How is it that the OLC, the elite legal conscience of DOJ, completely missed a U.S. Court of Appeals case on point, a case in which DOJ itself had brought the charges, and a case whose prosecuting assistant U.S. attorney is still in the department? Is this a failure of legal analysis, or something much, much worse?

The torture memo is part of a disquieting pattern at the OLC. As a member of the Senate Intelligence Committee, I have been able to review secret OLC opinions on the warrantless wiretapping program. Those opinions contained several deeply troubling legal theories, which I was eventually able to have declassified. Simply put, those theories are: The president is not obliged to follow executive orders; Article II of the Constitution gives the president the authority to determine what his Article II powers are; and DOJ is bound by the president’s legal determinations. These theories, issued in secret, are breathtaking in scope. They argue for an executive outside the checks and balances of the law. They erode the balance of powers on which our system of government was founded, defying its very underpinnings.

In the hothouse of ideology that the OLC appears to have become, conditions were ripe for abuse. OLC opinions were written in secret, protected from public scrutiny, peer review and critical analysis. The appointees were ideological. The results have been devastating. And the failure of scholarship in the OLC’s analysis of torture suggests that the answer was preordained. By whom, one wonders. The investigation now under way by the Office of Professional Responsibility should help us better understand what the OLC has become, and what now must be done to reclaim this great institution. [my emphasis]
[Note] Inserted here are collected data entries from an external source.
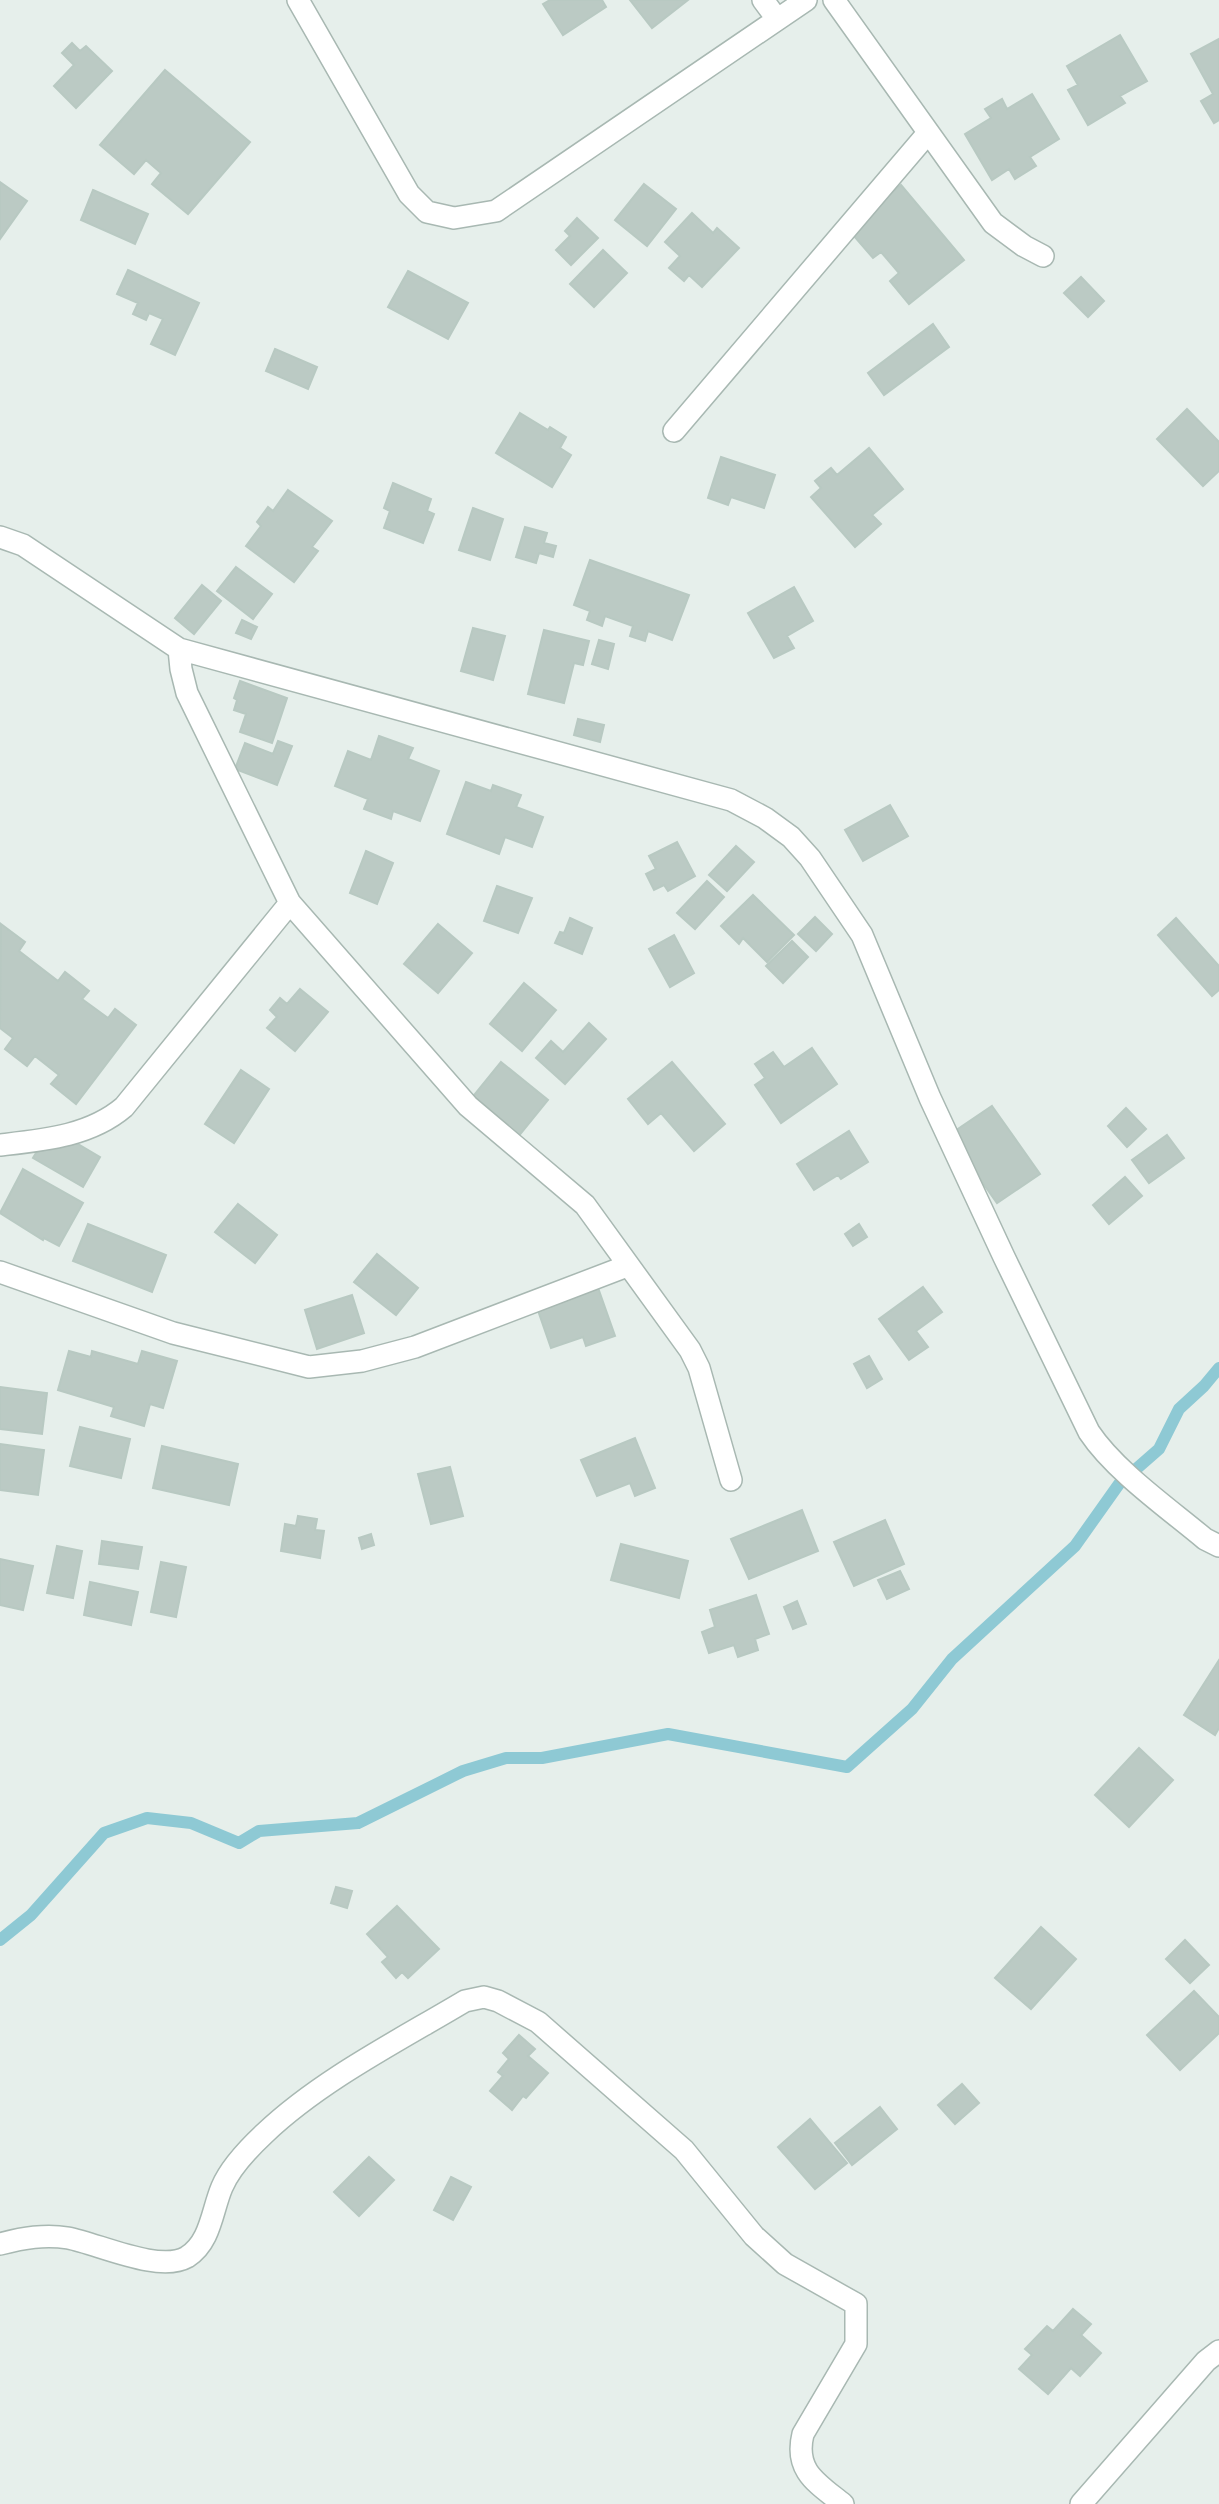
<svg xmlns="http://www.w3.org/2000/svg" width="1219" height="2504" font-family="Figtree,sans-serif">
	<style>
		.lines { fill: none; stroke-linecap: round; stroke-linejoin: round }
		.stream { stroke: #8ec9d4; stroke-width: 12 }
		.building { fill: #bbcac4; stroke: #b8c9c2; stroke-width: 2 }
		.minor-casing { stroke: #a8b8b2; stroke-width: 24 }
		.minor { stroke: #fff; stroke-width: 21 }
	</style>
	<rect width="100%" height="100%" fill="#e6efeb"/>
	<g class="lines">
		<path class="stream" d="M 0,1940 L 31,1915 L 104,1833 L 147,1818 L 191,1823 L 239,1843 L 259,1831 L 358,1823 L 463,1771 L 506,1758 L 542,1758 L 668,1734 L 847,1767 L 912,1709 L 952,1659 L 1075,1546 L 1119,1484 L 1159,1449 L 1179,1409 L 1204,1386 L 1219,1368"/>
	</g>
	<path class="building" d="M 550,0 L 602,0 L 606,7 L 563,35 L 543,4 Z
		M 630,0 L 688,0 L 652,28 Z
		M 1120,35 L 1147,81 L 1120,96 L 1125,103 L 1088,125 L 1068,90 L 1078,85 L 1067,66 Z
		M 1219,39 L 1219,120 L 1214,123 L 1201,101 L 1213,94 L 1191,54 Z
		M 72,43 L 80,51 L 86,46 L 112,71 L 76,108 L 54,86 L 74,65 L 62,53 Z
		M 165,70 L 250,142 L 188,214 L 152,184 L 161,173 L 146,160 L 134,174 L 100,145 Z
		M 1032,94 L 1059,139 L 1030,157 L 1036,166 L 1015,179 L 1009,169 L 992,180 L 965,134 L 991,118 L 985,109 L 1002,99 L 1007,109 Z
		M 0,182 L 27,201 L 0,239 Z
		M 644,184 L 676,209 L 647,246 L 615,220 Z
		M 901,185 L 964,260 L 909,304 L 890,281 L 899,273 L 881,252 L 873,258 L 848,229 Z
		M 93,190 L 148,214 L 135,244 L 81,220 Z
		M 692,213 L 713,233 L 717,228 L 739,248 L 702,287 L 689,275 L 684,281 L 669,268 L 680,256 L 665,242 Z
		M 577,218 L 598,238 L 571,265 L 556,250 L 570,236 L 565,231 Z
		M 603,250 L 627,273 L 594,307 L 570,284 Z
		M 128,270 L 199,303 L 175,355 L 151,344 L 163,319 L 149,313 L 146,320 L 133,314 L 138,303 L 117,294 Z
		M 408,271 L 468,303 L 448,339 L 388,307 Z
		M 1081,277 L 1104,301 L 1088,317 L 1064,293 Z
		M 933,324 L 949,347 L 884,395 L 868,373 Z
		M 275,349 L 317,367 L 308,389 L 266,371 Z
		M 1187,409 L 1219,442 L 1219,471 L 1203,486 L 1157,439 Z
		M 520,413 L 548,430 L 550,427 L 566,437 L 560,448 L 571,455 L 552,487 L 496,453 Z
		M 869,448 L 903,489 L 872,515 L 881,524 L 855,547 L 811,497 L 821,488 L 815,481 L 831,468 L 837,475 Z
		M 721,457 L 775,475 L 764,508 L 731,497 L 728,505 L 708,498 Z
		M 393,483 L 431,499 L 427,511 L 434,514 L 423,543 L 384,528 L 390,511 L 384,508 Z
		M 288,490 L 332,521 L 312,547 L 318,551 L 294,582 L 246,546 L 261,526 L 257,522 L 268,507 L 273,511 Z
		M 473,508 L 503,519 L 490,560 L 459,550 Z
		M 525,527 L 547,533 L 544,543 L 556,546 L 553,557 L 539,553 L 536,563 L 516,557 Z
		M 590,560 L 689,595 L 672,640 L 648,631 L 645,641 L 630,636 L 633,626 L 605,616 L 602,626 L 587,620 L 590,611 L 574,605 Z
		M 236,567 L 272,594 L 253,619 L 217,591 Z
		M 202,585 L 221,601 L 194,634 L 175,618 Z
		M 794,587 L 813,621 L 787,636 L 794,648 L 774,658 L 748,613 Z
		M 242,620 L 257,627 L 251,639 L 236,633 Z
		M 473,628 L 505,636 L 493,680 L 461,671 Z
		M 544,630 L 589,641 L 583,665 L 574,663 L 564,703 L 528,694 Z
		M 599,640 L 614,644 L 608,669 L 592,664 Z
		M 240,681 L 287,698 L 272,743 L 240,732 L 246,714 L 234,710 L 237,700 L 234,698 Z
		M 578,719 L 604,725 L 600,742 L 574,735 Z
		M 379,736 L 413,748 L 408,759 L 439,771 L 420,821 L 393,811 L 391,819 L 364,809 L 368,799 L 335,786 L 348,751 L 371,760 Z
		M 278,741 L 292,746 L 277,785 L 235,769 L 245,743 L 273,754 Z
		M 466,782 L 491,791 L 493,785 L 521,795 L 516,807 L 543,817 L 532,847 L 505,837 L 499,854 L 447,834 Z
		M 890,805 L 908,836 L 863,861 L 845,830 Z
		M 677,842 L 695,876 L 668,891 L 664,885 L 654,890 L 646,874 L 656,869 L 649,856 Z
		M 736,846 L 754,862 L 727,891 L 709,875 Z
		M 366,851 L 393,863 L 377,904 L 350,893 Z
		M 707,881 L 724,897 L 695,929 L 677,913 Z
		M 497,886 L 532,898 L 518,933 L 484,921 Z
		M 753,895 L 794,935 L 767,962 L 743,938 L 739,944 L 721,926 Z
		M 815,917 L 832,934 L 816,951 L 798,934 Z
		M 570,918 L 592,928 L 582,954 L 555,943 L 560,932 L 564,933 Z
		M 1176,918 L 1219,966 L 1219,990 L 1212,996 L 1158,935 Z
		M 1,924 L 25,942 L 19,951 L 58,981 L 65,972 L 89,991 L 82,999 L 108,1018 L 115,1009 L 136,1025 L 76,1104 L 51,1084 L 59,1075 L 35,1056 L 27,1066 L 5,1049 L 13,1038 L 0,1028 Z
		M 438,924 L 472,953 L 438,993 L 404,964 Z
		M 674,935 L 694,973 L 670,987 L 649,949 Z
		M 792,941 L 808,957 L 783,983 L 766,966 Z
		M 524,983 L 556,1010 L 522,1051 L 490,1024 Z
		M 300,989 L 328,1012 L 295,1051 L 267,1028 L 277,1017 L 270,1010 L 280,998 L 287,1004 Z
		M 589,1023 L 606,1039 L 565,1084 L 536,1058 L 551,1041 L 563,1052 Z
		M 812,1048 L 837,1084 L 781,1123 L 755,1085 L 765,1078 L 755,1064 L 773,1052 L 784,1067 Z
		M 501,1062 L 548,1100 L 517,1138 L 470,1100 Z
		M 672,1062 L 725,1124 L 694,1151 L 661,1113 L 648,1124 L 628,1099 Z
		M 241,1070 L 269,1089 L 234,1143 L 205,1124 Z
		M 992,1106 L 1040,1174 L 997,1203 L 949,1135 Z
		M 1126,1108 L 1146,1129 L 1127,1147 L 1108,1126 Z
		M 51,1128 L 100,1157 L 83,1187 L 33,1158 Z
		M 849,1131 L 868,1162 L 841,1179 L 838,1175 L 814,1190 L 797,1164 Z
		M 1167,1135 L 1184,1158 L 1149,1183 L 1132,1160 Z
		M 23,1169 L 83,1203 L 59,1246 L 44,1238 L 43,1240 L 0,1213 Z
		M 1125,1177 L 1142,1196 L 1109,1224 L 1093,1205 Z
		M 238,1204 L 277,1235 L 255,1263 L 215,1232 Z
		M 88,1224 L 166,1255 L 152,1292 L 73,1261 Z
		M 859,1224 L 867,1237 L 853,1246 L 845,1234 Z
		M 377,1254 L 418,1288 L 396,1315 L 354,1282 Z
		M 596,1282 L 615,1336 L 586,1346 L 583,1337 L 551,1348 L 535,1302 Z
		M 923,1287 L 942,1312 L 916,1331 L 928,1347 L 909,1360 L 879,1319 Z
		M 352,1295 L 364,1333 L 317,1349 L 305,1310 Z
		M 69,1351 L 91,1357 L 92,1351 L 138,1364 L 142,1351 L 177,1361 L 163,1408 L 150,1404 L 144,1426 L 111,1416 L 114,1407 L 58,1390 Z
		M 869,1356 L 882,1379 L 867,1388 L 854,1364 Z
		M 0,1387 L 47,1393 L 42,1434 L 0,1429 Z
		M 80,1427 L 130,1439 L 121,1478 L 70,1466 Z
		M 635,1438 L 655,1488 L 635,1496 L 630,1483 L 597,1496 L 581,1460 Z
		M 0,1444 L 44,1450 L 38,1495 L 0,1490 Z
		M 162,1446 L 238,1464 L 229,1505 L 153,1488 Z
		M 450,1467 L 463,1516 L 431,1524 L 418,1474 Z
		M 802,1510 L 818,1551 L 749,1579 L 731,1539 Z
		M 298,1516 L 317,1519 L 315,1530 L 324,1531 L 320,1558 L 281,1551 L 285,1524 L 296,1526 Z
		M 885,1520 L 904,1564 L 854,1586 L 834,1542 Z
		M 371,1534 L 374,1545 L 362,1549 L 359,1538 Z
		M 102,1541 L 142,1547 L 138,1569 L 99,1564 Z
		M 621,1544 L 688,1561 L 679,1598 L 611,1580 Z
		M 57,1546 L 82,1551 L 73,1598 L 47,1593 Z
		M 0,1559 L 33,1566 L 23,1610 L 0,1605 Z
		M 161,1562 L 186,1567 L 176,1617 L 151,1612 Z
		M 900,1571 L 909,1589 L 887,1599 L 878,1580 Z
		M 90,1582 L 138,1592 L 131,1625 L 84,1615 Z
		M 756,1595 L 769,1634 L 755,1639 L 758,1650 L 738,1657 L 734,1645 L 709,1653 L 702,1632 L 715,1627 L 710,1610 Z
		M 797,1601 L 806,1624 L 793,1629 L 784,1607 Z
		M 1219,1660 L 1219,1728 L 1215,1735 L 1184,1715 Z
		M 1139,1748 L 1173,1780 L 1129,1827 L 1095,1795 Z
		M 336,1887 L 352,1891 L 347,1908 L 331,1903 Z
		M 397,1906 L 439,1949 L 408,1978 L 402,1972 L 396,1978 L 382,1962 L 388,1957 L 367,1934 Z
		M 1041,1927 L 1076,1959 L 1031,2009 L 995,1978 Z
		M 1185,1940 L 1209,1965 L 1190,1983 L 1166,1959 Z
		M 1194,1991 L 1219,2017 L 1219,2033 L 1180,2070 L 1147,2035 Z
		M 519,2035 L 535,2049 L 528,2056 L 548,2073 L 526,2098 L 523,2096 L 512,2110 L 490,2091 L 503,2076 L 498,2072 L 509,2059 L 503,2053 Z
		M 962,2084 L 979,2103 L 955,2124 L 938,2105 Z
		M 880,2107 L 897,2129 L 852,2165 L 835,2143 Z
		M 810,2119 L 847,2163 L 815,2189 L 778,2147 Z
		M 369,2157 L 394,2180 L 359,2216 L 334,2192 Z
		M 451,2177 L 471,2187 L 453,2220 L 434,2210 Z
		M 1073,2309 L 1091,2324 L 1081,2335 L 1101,2353 L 1080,2376 L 1071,2368 L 1048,2394 L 1019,2369 L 1032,2355 L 1025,2349 L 1047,2326 L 1053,2331 Z"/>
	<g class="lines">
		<g class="minor-casing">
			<path id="minor" d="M 298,0 L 409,194 L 427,212 L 454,218 L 496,211 L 806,0
				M 763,0 L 777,19
				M 834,0 L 993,223 L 1024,246 L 1043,256
				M 674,431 L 928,133
				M 0,537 L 23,545 L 179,649 L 731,800 L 765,818 L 791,837 L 810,858 L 862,935 L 930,1098 L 1004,1257 L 1089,1432 C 1115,1471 1168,1508 1205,1539 L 1219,1546
				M 179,649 L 181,669 L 187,693 L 290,903 L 468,1106 L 585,1205 L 690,1350 L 699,1368 L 731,1480
				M 0,1145 C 44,1140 90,1136 124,1107 L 290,903
				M 0,1272 L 173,1333 L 309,1367 L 362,1361 L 415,1347 L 627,1266
				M 0,2244 C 23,2238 45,2234 68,2238 C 99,2244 159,2273 187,2257 C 211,2242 212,2210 222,2187 C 230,2168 250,2147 265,2133 C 321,2080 398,2041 465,2001 L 484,1997 L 498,2001 L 538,2022 L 684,2150 L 754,2236 L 785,2264 L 856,2304 L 856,2344 L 803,2434 C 794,2471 817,2483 843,2504
				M 1081,2504 L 1206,2361 L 1219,2351"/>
		</g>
		<use href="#minor" class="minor"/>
	</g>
</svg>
That is, Whitehouse suggests that the OLC failed to do the most basic thing–look for precedents relating to waterboarding. Instead, Whitehouse points out, Yoo based his argument for the Bybee memo on a precedent pertaining to health care reimbursement law.

So Whitehouse suggests that the OPR investigation should point out that OLC ignored precedents. He calls this both a "failure of legal analysis" and a "failure of scholarship," even while he suggests it may be something much worse.

But even if OLC agrees that the smarties running OLC ignored obvious legal precedent, then what happens? Does that get you all the way–as Whitehouse suggests–to arguing the results of the analysis were preordained? And if OPR’s mandate is restricted to the legal ethics of lawyers within DOJ, how would it weigh in properly on the question we all know the answer to: "by whom, one wonders"?